EXCERPTED RECORDS.
════════

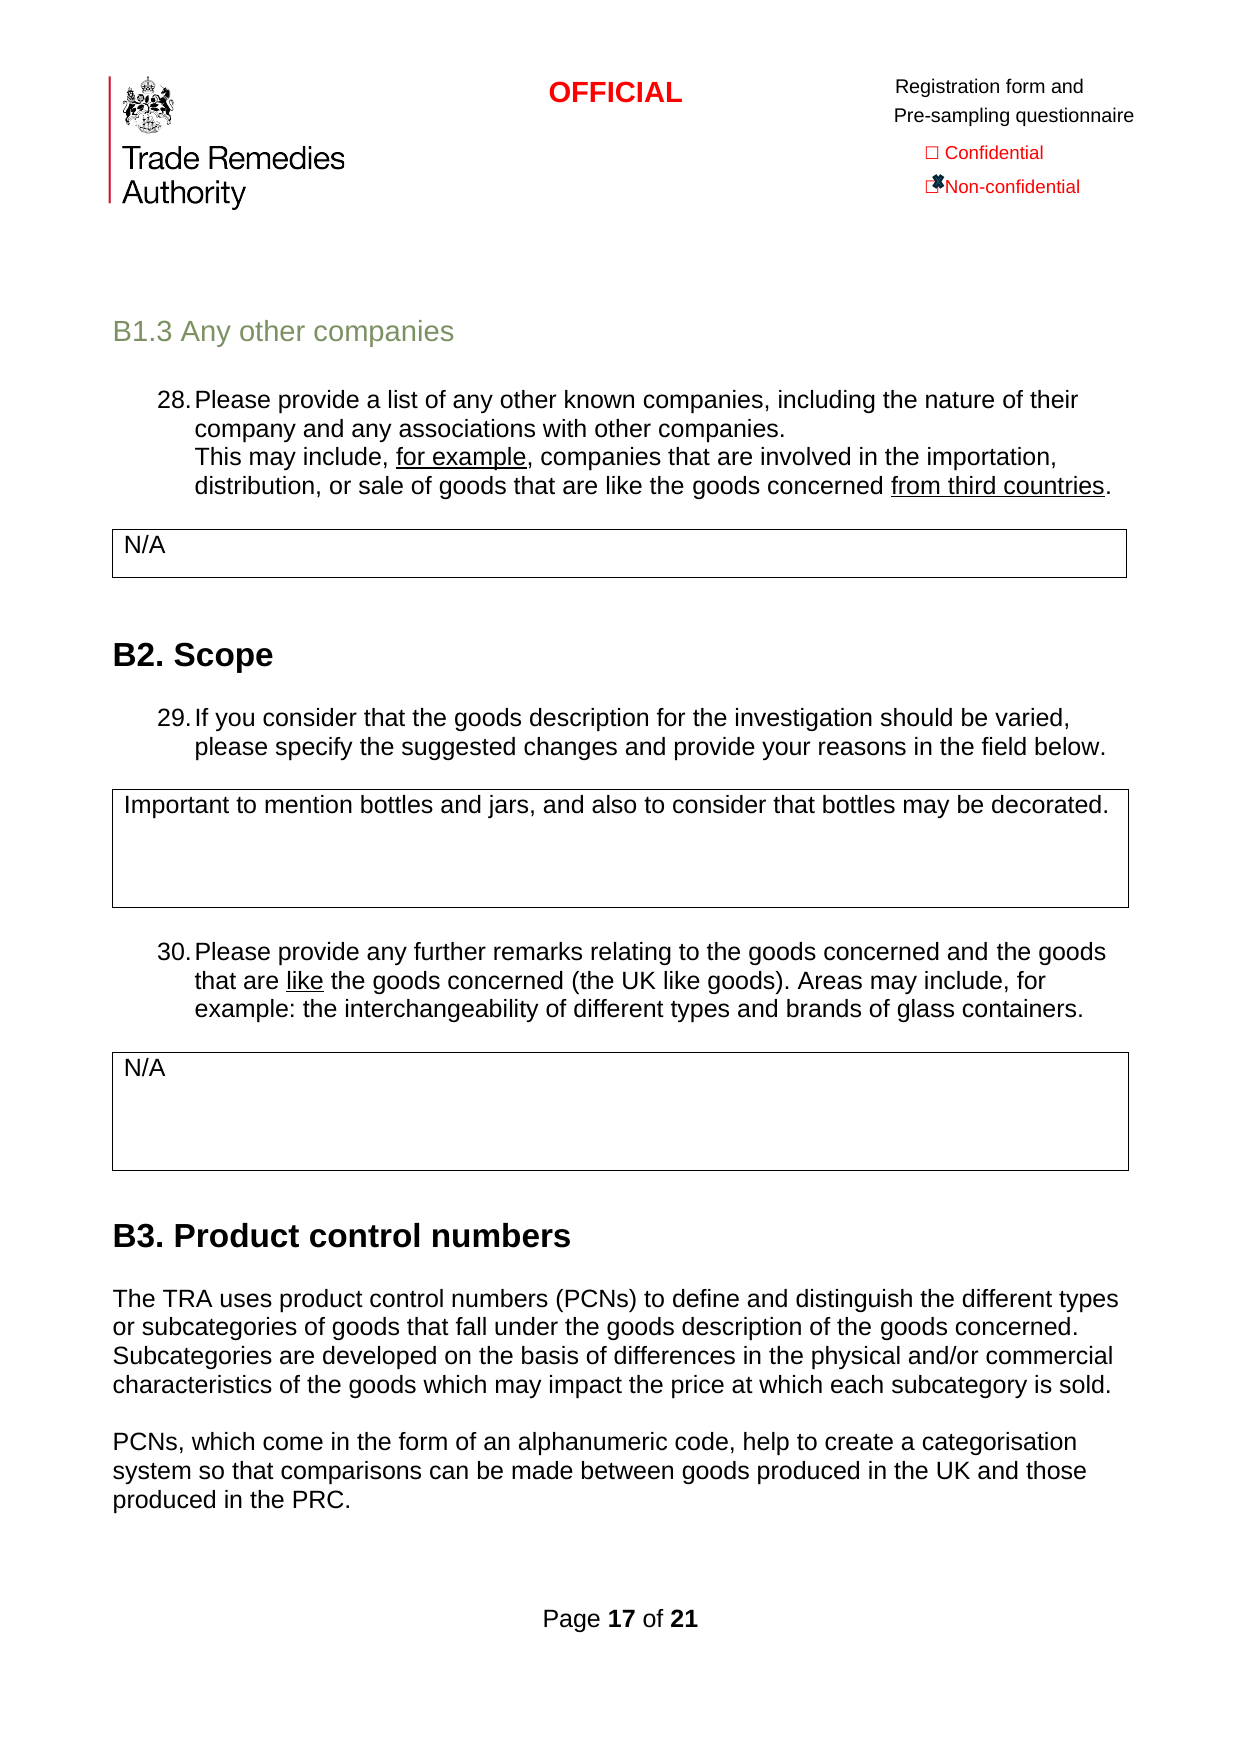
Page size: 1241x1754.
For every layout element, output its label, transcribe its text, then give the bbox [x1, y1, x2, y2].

list Please provide any further remarks relating to the goods concerned and the goods that are like the goods concerned (the UK like goods). Areas may include, for example: the interchangeability of different types and brands of glass containers. [157, 937, 1128, 1023]
list Please provide a list of any other known companies, including the nature of their company and any associations with other companies. This may include, for example, companies that are involved in the importation, distribution, or sale of goods that are like the goods concerned from third countries. [157, 385, 1128, 529]
table_header N/A [113, 530, 1126, 577]
subtitle B1.3 Any other companies [112, 314, 1128, 348]
text The TRA uses product control numbers (PCNs) to define and distinguish the different types or subcategories of goods that fall under the goods description of the goods concerned. Subcategories are developed on the basis of differences in the physical and/or commercial characteristics of the goods which may impact the price at which each subcategory is sold. [112, 1284, 1128, 1399]
list If you consider that the goods description for the investigation should be varied, please specify the suggested changes and provide your reasons in the field below. [157, 703, 1128, 760]
table_header N/A [113, 1053, 1128, 1170]
subtitle B2. Scope [112, 636, 1128, 674]
table_header Important to mention bottles and jars, and also to consider that bottles may be decorated. [113, 790, 1128, 907]
text PCNs, which come in the form of an alphanumeric code, help to create a categorisation system so that comparisons can be made between goods produced in the UK and those produced in the PRC. [112, 1427, 1128, 1514]
subtitle B3. Product control numbers [112, 1216, 1128, 1255]
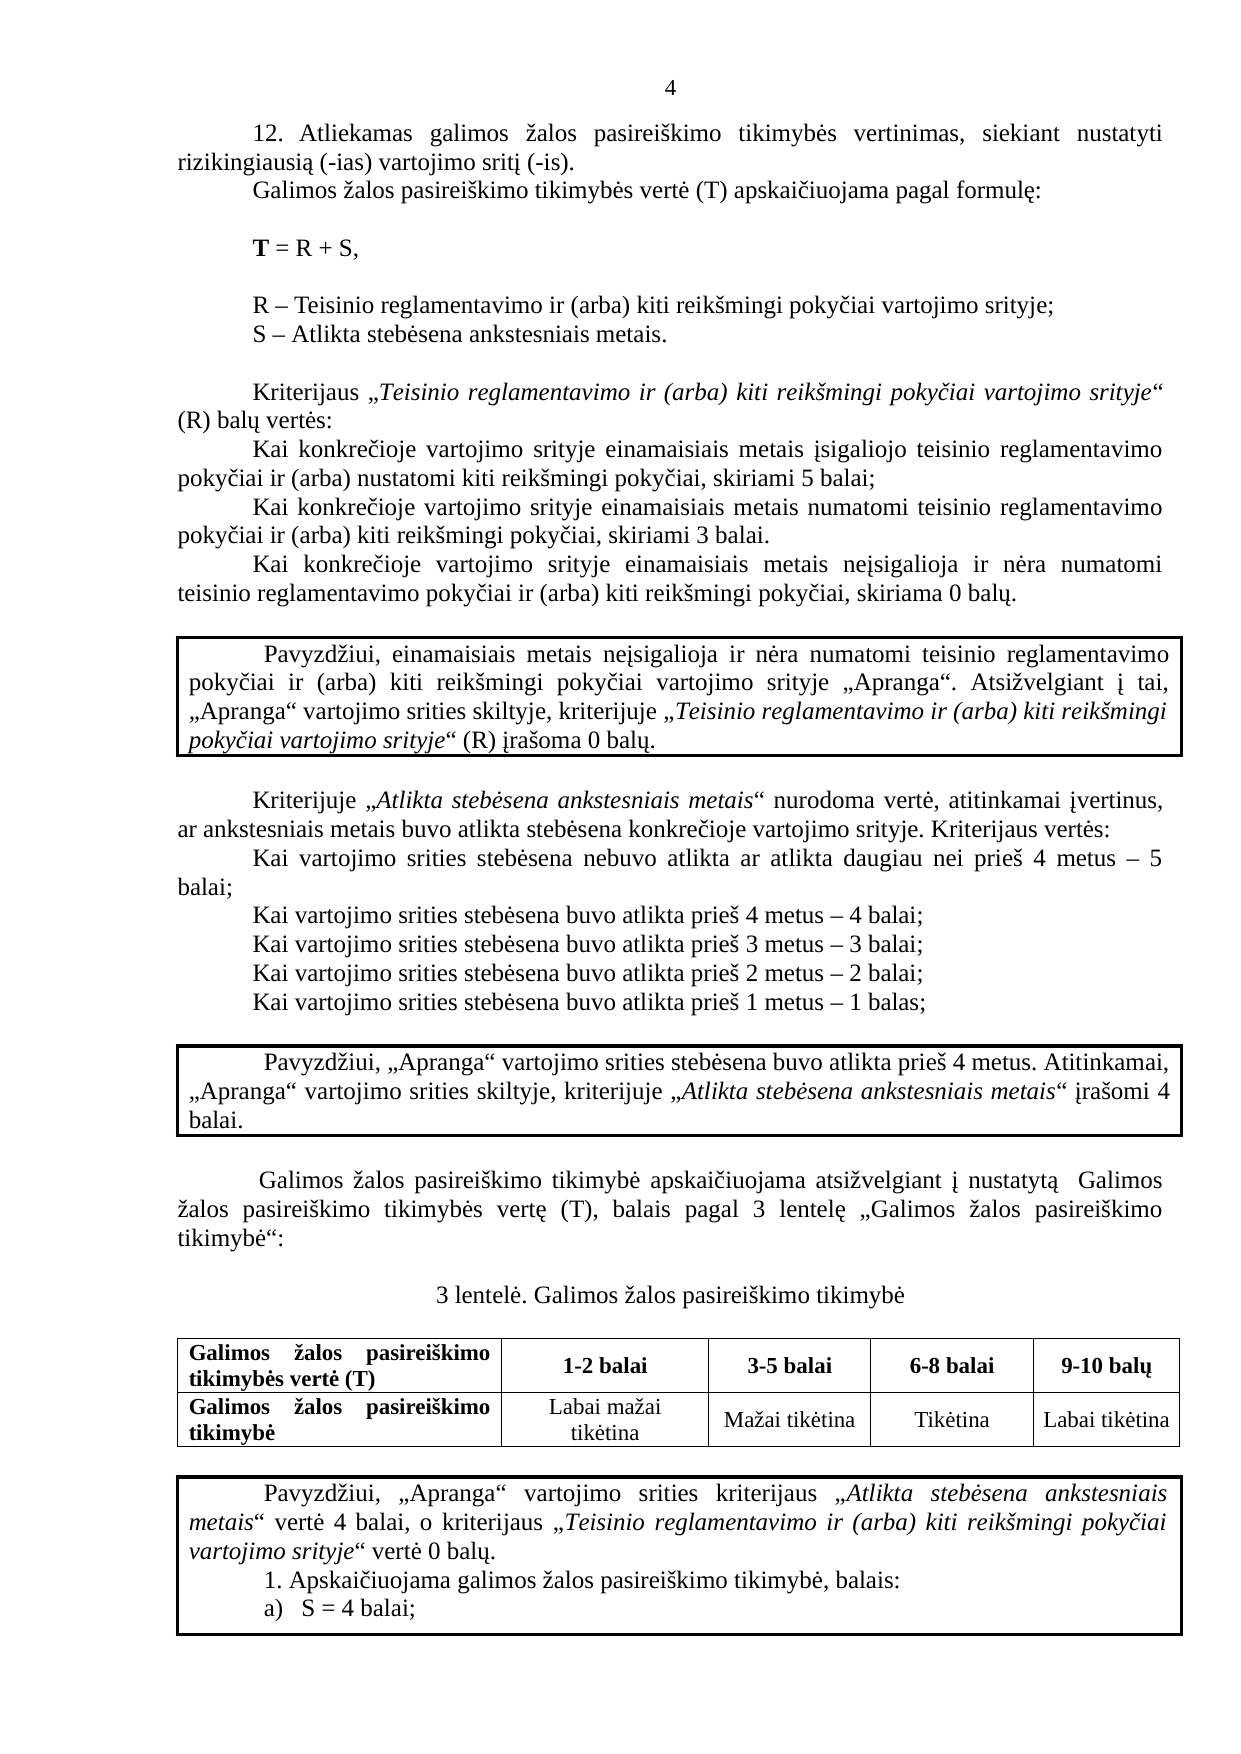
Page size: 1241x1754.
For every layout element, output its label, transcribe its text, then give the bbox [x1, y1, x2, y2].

text Kai vartojimo srities stebėsena buvo atlikta prieš 4 metus – 4 balai; [177, 901, 1163, 929]
text Kai konkrečioje vartojimo srityje einamaisiais metais numatomi teisinio reglamentavimo pokyčiai ir (arba) kiti reikšmingi pokyčiai, skiriami 3 balai. [177, 492, 1163, 549]
text Kriterijaus „Teisinio reglamentavimo ir (arba) kiti reikšmingi pokyčiai vartojimo srityje“ (R) balų vertės: [177, 377, 1163, 434]
table_cell Labai tikėtina [1034, 1393, 1179, 1446]
table_header Pavyzdžiui, „Apranga“ vartojimo srities stebėsena buvo atlikta prieš 4 metus. Atitinkamai, „Apranga“ vartojimo srities skiltyje, kriterijuje „Atlikta stebėsena ankstesniais metais“ įrašomi 4 balai. [179, 1048, 1180, 1134]
text Galimos žalos pasireiškimo tikimybė apskaičiuojama atsižvelgiant į nustatytą Galimos žalos pasireiškimo tikimybės vertę (T), balais pagal 3 lentelę „Galimos žalos pasireiškimo tikimybė“: [177, 1166, 1163, 1252]
table_header 1-2 balai [502, 1339, 708, 1392]
text Galimos žalos pasireiškimo tikimybės vertė (T) apskaičiuojama pagal formulę: [177, 176, 1163, 204]
text 12. Atliekamas galimos žalos pasireiškimo tikimybės vertinimas, siekiant nustatyti rizikingiausią (-ias) vartojimo sritį (-is). [177, 118, 1163, 176]
text Kai vartojimo srities stebėsena buvo atlikta prieš 2 metus – 2 balai; [177, 958, 1163, 987]
table_header Galimos žalos pasireiškimo tikimybės vertė (T) [178, 1339, 501, 1392]
table_cell Labai mažai tikėtina [502, 1393, 708, 1446]
table_cell Galimos žalos pasireiškimo tikimybė [178, 1393, 501, 1446]
text Kriterijuje „Atlikta stebėsena ankstesniais metais“ nurodoma vertė, atitinkamai įvertinus, ar ankstesniais metais buvo atlikta stebėsena konkrečioje vartojimo srityje. Kriterijaus vertės: [177, 786, 1163, 843]
table_cell Tikėtina [871, 1393, 1033, 1446]
table_header 3-5 balai [709, 1339, 870, 1392]
text S – Atlikta stebėsena ankstesniais metais. [177, 319, 1163, 348]
table_header 6-8 balai [871, 1339, 1033, 1392]
text 3 lentelė. Galimos žalos pasireiškimo tikimybė [177, 1281, 1163, 1309]
table_header Pavyzdžiui, „Apranga“ vartojimo srities kriterijaus „Atlikta stebėsena ankstesniais metais“ vertė 4 balai, o kriterijaus „Teisinio reglamentavimo ir (arba) kiti reikšmingi pokyčiai vartojimo srityje“ vertė 0 balų. 1. Apskaičiuojama galimos žalos pasireiškimo tikimybė, balais: a) S = 4 balai; [179, 1479, 1180, 1633]
text T = R + S, [177, 233, 1163, 262]
text Kai konkrečioje vartojimo srityje einamaisiais metais įsigaliojo teisinio reglamentavimo pokyčiai ir (arba) nustatomi kiti reikšmingi pokyčiai, skiriami 5 balai; [177, 434, 1163, 492]
text Kai konkrečioje vartojimo srityje einamaisiais metais neįsigalioja ir nėra numatomi teisinio reglamentavimo pokyčiai ir (arba) kiti reikšmingi pokyčiai, skiriama 0 balų. [177, 549, 1163, 607]
table_cell Mažai tikėtina [709, 1393, 870, 1446]
text Kai vartojimo srities stebėsena nebuvo atlikta ar atlikta daugiau nei prieš 4 metus – 5 balai; [177, 843, 1163, 901]
text R – Teisinio reglamentavimo ir (arba) kiti reikšmingi pokyčiai vartojimo srityje; [177, 291, 1163, 319]
text Kai vartojimo srities stebėsena buvo atlikta prieš 1 metus – 1 balas; [177, 987, 1163, 1016]
table_header Pavyzdžiui, einamaisiais metais neįsigalioja ir nėra numatomi teisinio reglamentavimo pokyčiai ir (arba) kiti reikšmingi pokyčiai vartojimo srityje „Apranga“. Atsižvelgiant į tai, „Apranga“ vartojimo srities skiltyje, kriterijuje „Teisinio reglamentavimo ir (arba) kiti reikšmingi pokyčiai vartojimo srityje“ (R) įrašoma 0 balų. [179, 639, 1180, 754]
table_header 9-10 balų [1034, 1339, 1179, 1392]
text Kai vartojimo srities stebėsena buvo atlikta prieš 3 metus – 3 balai; [177, 929, 1163, 958]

════════

GOAL OF THE EXERCISE. Pull out every line of the data above that contains the word "subtitle" and copy each of those lines in full.

EXERCISE SOLUTION.
subtitle B1.3 Any other companies [112, 314, 1128, 348]
subtitle B2. Scope [112, 636, 1128, 674]
subtitle B3. Product control numbers [112, 1216, 1128, 1255]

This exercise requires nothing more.